§ **What this task involves**:
Would you write out the listing verbatim and skip every picture in it?

§ **Data provided**:
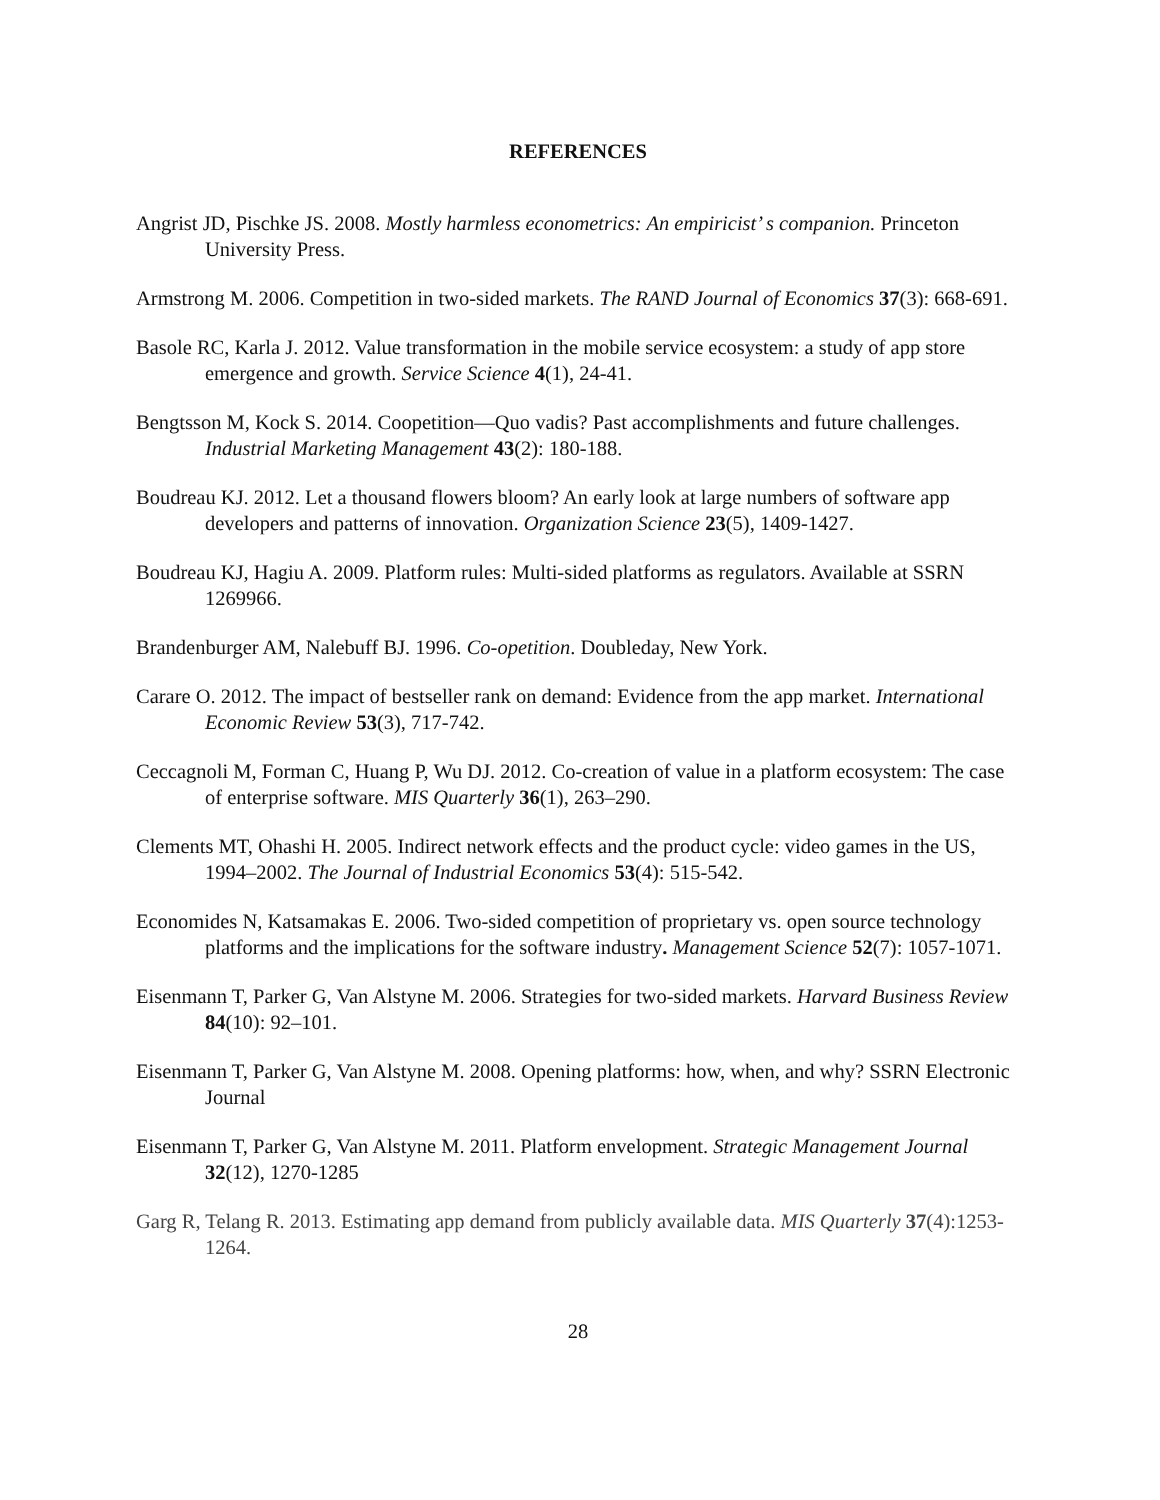REFERENCES
Angrist JD, Pischke JS. 2008. Mostly harmless econometrics: An empiricist’ s companion. Princeton University Press.
Armstrong M. 2006. Competition in two-sided markets. The RAND Journal of Economics 37(3): 668-691.
Basole RC, Karla J. 2012. Value transformation in the mobile service ecosystem: a study of app store emergence and growth. Service Science 4(1), 24-41.
Bengtsson M, Kock S. 2014. Coopetition—Quo vadis? Past accomplishments and future challenges. Industrial Marketing Management 43(2): 180-188.
Boudreau KJ. 2012. Let a thousand flowers bloom? An early look at large numbers of software app developers and patterns of innovation. Organization Science 23(5), 1409-1427.
Boudreau KJ, Hagiu A. 2009. Platform rules: Multi-sided platforms as regulators. Available at SSRN 1269966.
Brandenburger AM, Nalebuff BJ. 1996. Co-opetition. Doubleday, New York.
Carare O. 2012. The impact of bestseller rank on demand: Evidence from the app market. International Economic Review 53(3), 717-742.
Ceccagnoli M, Forman C, Huang P, Wu DJ. 2012. Co-creation of value in a platform ecosystem: The case of enterprise software. MIS Quarterly 36(1), 263–290.
Clements MT, Ohashi H. 2005. Indirect network effects and the product cycle: video games in the US, 1994–2002. The Journal of Industrial Economics 53(4): 515-542.
Economides N, Katsamakas E. 2006. Two-sided competition of proprietary vs. open source technology platforms and the implications for the software industry. Management Science 52(7): 1057-1071.
Eisenmann T, Parker G, Van Alstyne M. 2006. Strategies for two-sided markets. Harvard Business Review 84(10): 92–101.
Eisenmann T, Parker G, Van Alstyne M. 2008. Opening platforms: how, when, and why? SSRN Electronic Journal
Eisenmann T, Parker G, Van Alstyne M. 2011. Platform envelopment. Strategic Management Journal 32(12), 1270-1285
Garg R, Telang R. 2013. Estimating app demand from publicly available data. MIS Quarterly 37(4):1253-1264.
28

§ **Reply**:
REFERENCES
Angrist JD, Pischke JS. 2008. Mostly harmless econometrics: An empiricist’ s companion. Princeton University Press.
Armstrong M. 2006. Competition in two-sided markets. The RAND Journal of Economics 37(3): 668-691.
Basole RC, Karla J. 2012. Value transformation in the mobile service ecosystem: a study of app store emergence and growth. Service Science 4(1), 24-41.
Bengtsson M, Kock S. 2014. Coopetition—Quo vadis? Past accomplishments and future challenges. Industrial Marketing Management 43(2): 180-188.
Boudreau KJ. 2012. Let a thousand flowers bloom? An early look at large numbers of software app developers and patterns of innovation. Organization Science 23(5), 1409-1427.
Boudreau KJ, Hagiu A. 2009. Platform rules: Multi-sided platforms as regulators. Available at SSRN 1269966.
Brandenburger AM, Nalebuff BJ. 1996. Co-opetition. Doubleday, New York.
Carare O. 2012. The impact of bestseller rank on demand: Evidence from the app market. International Economic Review 53(3), 717-742.
Ceccagnoli M, Forman C, Huang P, Wu DJ. 2012. Co-creation of value in a platform ecosystem: The case of enterprise software. MIS Quarterly 36(1), 263–290.
Clements MT, Ohashi H. 2005. Indirect network effects and the product cycle: video games in the US, 1994–2002. The Journal of Industrial Economics 53(4): 515-542.
Economides N, Katsamakas E. 2006. Two-sided competition of proprietary vs. open source technology platforms and the implications for the software industry. Management Science 52(7): 1057-1071.
Eisenmann T, Parker G, Van Alstyne M. 2006. Strategies for two-sided markets. Harvard Business Review 84(10): 92–101.
Eisenmann T, Parker G, Van Alstyne M. 2008. Opening platforms: how, when, and why? SSRN Electronic Journal
Eisenmann T, Parker G, Van Alstyne M. 2011. Platform envelopment. Strategic Management Journal 32(12), 1270-1285
Garg R, Telang R. 2013. Estimating app demand from publicly available data. MIS Quarterly 37(4):1253-1264.
28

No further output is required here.